What's the silliest movie you've seen (silly funny or silly annoying)? I'll go with silly funny and pick Rowan Atkinson's Mr Bean movie. 

Pet hate in movies: Bad sound and / or mumbling actors making it hard to follow dialogue. 

A movie that captures family history for you: Interesting question! I am going to go for All Creatures Great and Small, the movie based on James Herriot's vet books (yes, there was a movie, made a few years before the better known TV series). It is set in rural North Yorkshire, where my mother's family come from, and I have farmers and farm labourers on both sides of my family. No vets though! 

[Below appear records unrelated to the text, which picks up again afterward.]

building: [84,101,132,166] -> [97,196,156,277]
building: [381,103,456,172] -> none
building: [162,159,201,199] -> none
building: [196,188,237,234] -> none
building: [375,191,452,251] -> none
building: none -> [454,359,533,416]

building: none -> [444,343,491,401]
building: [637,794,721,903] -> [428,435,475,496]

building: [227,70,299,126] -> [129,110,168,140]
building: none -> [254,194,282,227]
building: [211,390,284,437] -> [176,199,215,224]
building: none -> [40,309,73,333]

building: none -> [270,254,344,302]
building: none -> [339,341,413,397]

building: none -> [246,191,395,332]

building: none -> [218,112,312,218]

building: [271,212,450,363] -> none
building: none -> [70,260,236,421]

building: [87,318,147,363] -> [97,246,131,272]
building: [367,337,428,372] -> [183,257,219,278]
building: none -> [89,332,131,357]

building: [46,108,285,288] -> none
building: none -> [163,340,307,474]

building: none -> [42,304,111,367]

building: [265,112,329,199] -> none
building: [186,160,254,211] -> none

If you could only play 5 movies for the rest of your life, what would they be? 
(1) Lord of the Rings. Love the books, love the film version. Can I count the trilogy as a single movie?
(2) Star Wars IV (THE Star Wars!). The big movie of my teens and part of me has never outgrown it.
(3) Truly, Madly, Deeply. A wonderful low budget British romantic movie starring Juliet Stephenson and the late, great Alan Rickman as the ghost of her dead partner. Poignant and funny by turns, and beautifully acted.
(4) The Railway Children. There has to be a family movie in there. Matilda nearly won this slot - one daughter loved it so much that we can still quote chunks of the script, and Pam Ferris's Miss Trunchbull was superbly awful. Another daughter watches Elf multiple times every Christmas, Finding Nemo and Monsters Inc are big favourites, but The Railway Children just squeaks it. I loved it as a child, and even as an adult I can't help but shed a tear when Bobby spots her father through the steam of the train at the end. 
(5) Billy Elliot. This was the hardest to choose as there are a number of other films I like but none that stood out above the others. Billy Elliot, in which a young boy from a tough mining town in Northern England fights poverty, political upheaval (it is set against the background of the 1980s miners' strike), and prejudice to become a ballet dancer, is one that grabs me each time I watch it.

Favourite movie stars:
 Alan Rickman, Harrison Ford, Robin Williams, Benedict Cumberbatch, Julie Walters, Meryl Streep


Cassmob (Pauleen) said...

Thanks for joining in. I really enjoyed your responses...we are all so different yet in other ways similar. I laughed over the Whisky...wouldn't have touched it then, but now is another story ;) I've been intrigued how few people knew about movie/film programs. As with others, there's new movies for me to watch eg I've never see The Railway Children yet I have railways in my blood stream. Looks like a binge coming up in Netflix,

GeniAus said...

So good to see a response from the other side of the world. I've visited Aylesbury a couple of times - it has a very confusing traffic system - took us a while to find the Bucks archives - I remember seeing a multiplex somewhere there.

Kathryn said...

Thanks for the inspiration! There is a later made-for-TV movie of The Railway Children, but the original 1970 version is the classic. It has also been turned into a stage show here, set in a station theatre with a real train. The original book was written in the 1920s by E. Nesbit.

Kathryn said...

I know Bucks archives well - I was a volunteer there for a while - and it isn't the easiest place to find! You are right, the multiplex is close by.

Missus Wookie said...

Fascinating history - I'm not serious movie watcher but wonder if I could answer these.